Kolumne Mein Düsseldorf Wer bremst, verliert: Fahrrad-Pendler wollen freie Fahrt

Düsseldorf · Gerne klopft Rot-Grün sich auf die Schulter und vermeldet stolz vermeintliche Erfolge beim Ausbau des Radwegenetzes. Das zu fördern ist natürlich richtig und sicher ein löblicher Anfang. Aber es wird noch lange dauern, bis radelnde Menschen wirklich überall außer Lebensgefahr durch die Innenstadt fahren. Jedenfalls klingt es wie purer Zynismus, die Landeshauptstadt als fahrradfreundlich zu bezeichnen. Sie will es werden, gewiss - aber dieser Weg ist noch weit und wird erschwert durch mentale Steigungen und verkehrspolitischen Gegenwind.

Die Stadt wäre gut beraten, wenn sie auch das Thema "Radfernstrecken" ernster nehmen würde. Als ersten Schritt könnte man Verantwortliche einmal frühmorgens auf einen der Radwege entsenden, die aus umliegenden Gemeinden in die Stadt führen. Welchen man unter die Lupe nimmt, ist eigentlich egal - das Bild dürfte überall dasselbe sein. Eine wachsende Zahl von Pendlern (meist sind es übrigens Männer!) ist dort in die Stadt unterwegs (und abends hinaus), ausgerüstet mit hochwertigen Fahrrädern, oft E-Bikes, und stets mit hohem Tempo. Die Kleidung ist zweckmäßig, nur selten trägt man Helm und Windjacke zu Stoffhose, Jackett und Krawatte. Der fast immer mitgeführte Rucksack lässt ahnen, dass darin die Bürokluft steckt.

Aber leider sind diese Leute auf Strecken unterwegs, auf denen auch Freizeitradler, Jogger, Spaziergänger mit und ohne Hund, Nordic-Walker und andere Zeitgenossen laufen, traben, gehen oder schlendern. Und denen ist, anders als den Pendlern, die Zeit gerade mal ziemlich egal. Also sind Konflikte programmiert - und es gibt sie täglich: Wer schnell von A nach B will (oder muss), für den ist jeder andere ein Hindernis. Keiner hat Lust in die Eisen zu gehen und sich nachher wieder auf flottes Tempo nach oben zu strampeln. Da wird geschimpft, gepöbelt, gescheucht, im Weg stehende Hunde werden angefahren, Spaziergänger zum Sprung in die Böschung genötigt.
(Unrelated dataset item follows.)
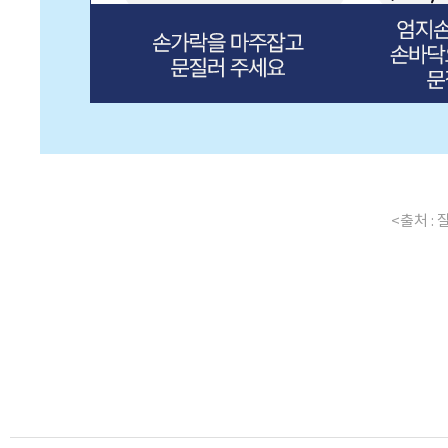
<출처 :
Dass es bald zu schweren Unfällen kommen wird, ist jedem klar, der ein mit über 40 km/h vorbeizischendes E-Bike sieht und sich vorstellt, was passiert, wenn es mit einem Musik hörenden und daher ahnungslosen Fußgänger kollidiert. Die gängigen Routen sind zur Radler-Autobahn geworden - nur, dass auf diesen Schnellstraßen eine Menge anderer, viel langsamerer Leute ebenfalls des Weges sind.

Regeln werden meist ignoriert, derzeit gilt das Recht des Stärkeren/Schnelleren und eine Lösung ist nicht in Sicht. Denn die meisten dieser Strecken sind in Zeiten angelegt worden, als keiner ahnte, zu welchem Gedränge es da mal kommen würde. So oder so - auf die Stadt rollt etwas zu. Sie wird nicht ausweichen können, vor allem, wenn es erste Unfälle gegeben hat. Immerhin wurden noch keine Staus beobachtet, aber reichlich Geisterfahrer jeden Tag - denn nicht alle fahren rechts, sondern flitzten fröhlich da lang, wo sie meinen, am besten durchzukommen. Übrigens gern mit aufgeblendeten LED-Lichtern, die an einen Porsche auf der linken Spur der A 3 erinnern.

An diesen schönen Frühlingstagen herrscht dort morgens und am frühen Abend jedenfalls die pure Anarchie mit nur einer Regel: Wenn's geht, nicht bremsen!